**STATED GOAL**:
Present every line of the data below as a JSON list of strings, one string per line, with blank lines left out. Leave the pictures out of the answer.

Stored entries
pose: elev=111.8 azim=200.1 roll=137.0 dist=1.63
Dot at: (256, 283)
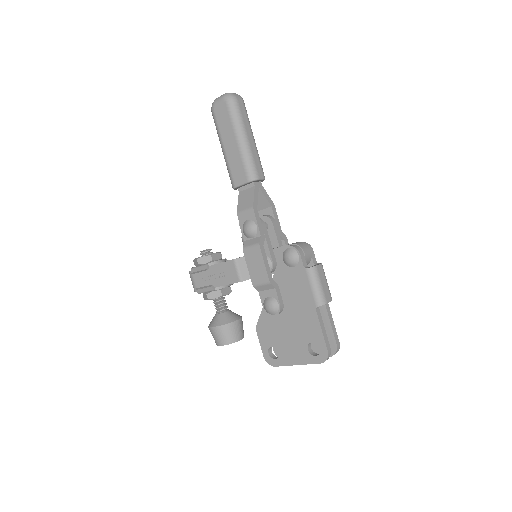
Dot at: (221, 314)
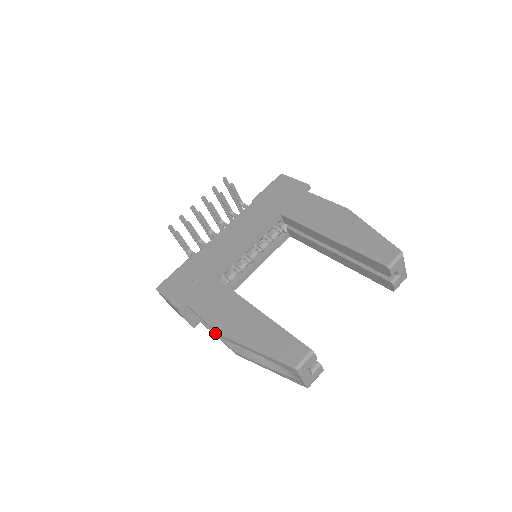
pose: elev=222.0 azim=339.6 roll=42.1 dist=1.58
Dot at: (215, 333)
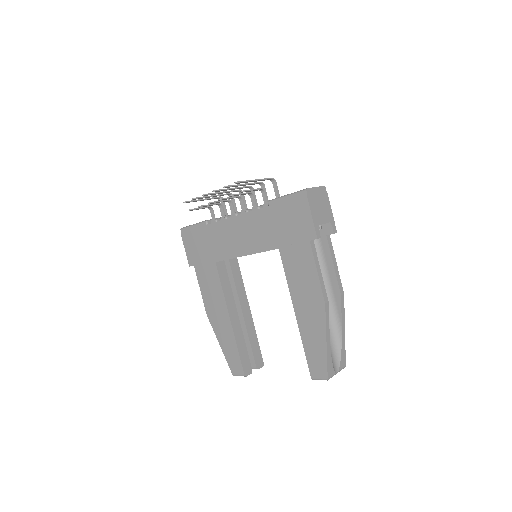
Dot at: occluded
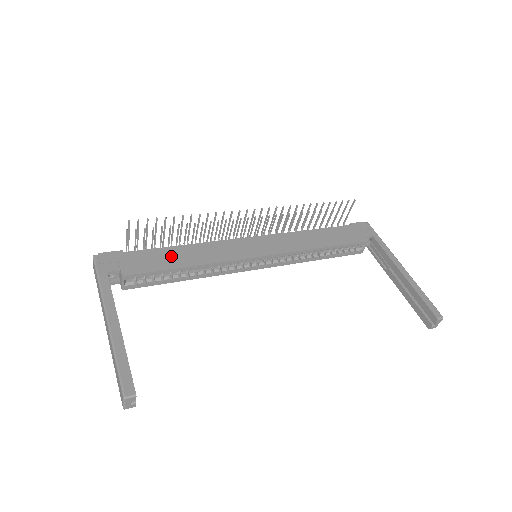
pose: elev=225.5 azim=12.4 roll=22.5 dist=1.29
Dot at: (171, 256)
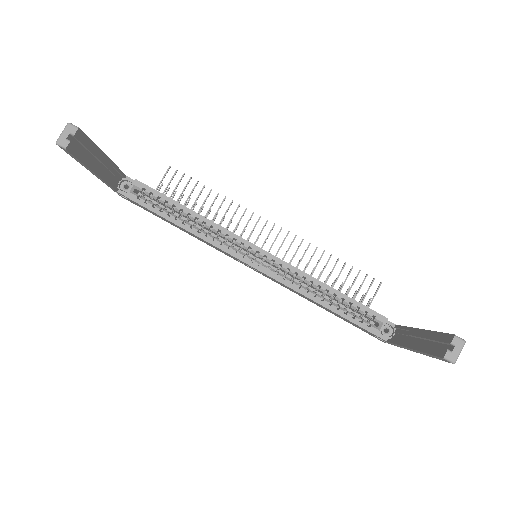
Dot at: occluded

**ANSWER TO THE PROBLEM**:
[
  "pose: elev=111.8 azim=200.1 roll=137.0 dist=1.63",
  "Dot at: (256, 283)",
  "Dot at: (221, 314)",
  "pose: elev=222.0 azim=339.6 roll=42.1 dist=1.58",
  "Dot at: (215, 333)",
  "Dot at: occluded",
  "pose: elev=225.5 azim=12.4 roll=22.5 dist=1.29",
  "Dot at: (171, 256)",
  "Dot at: occluded"
]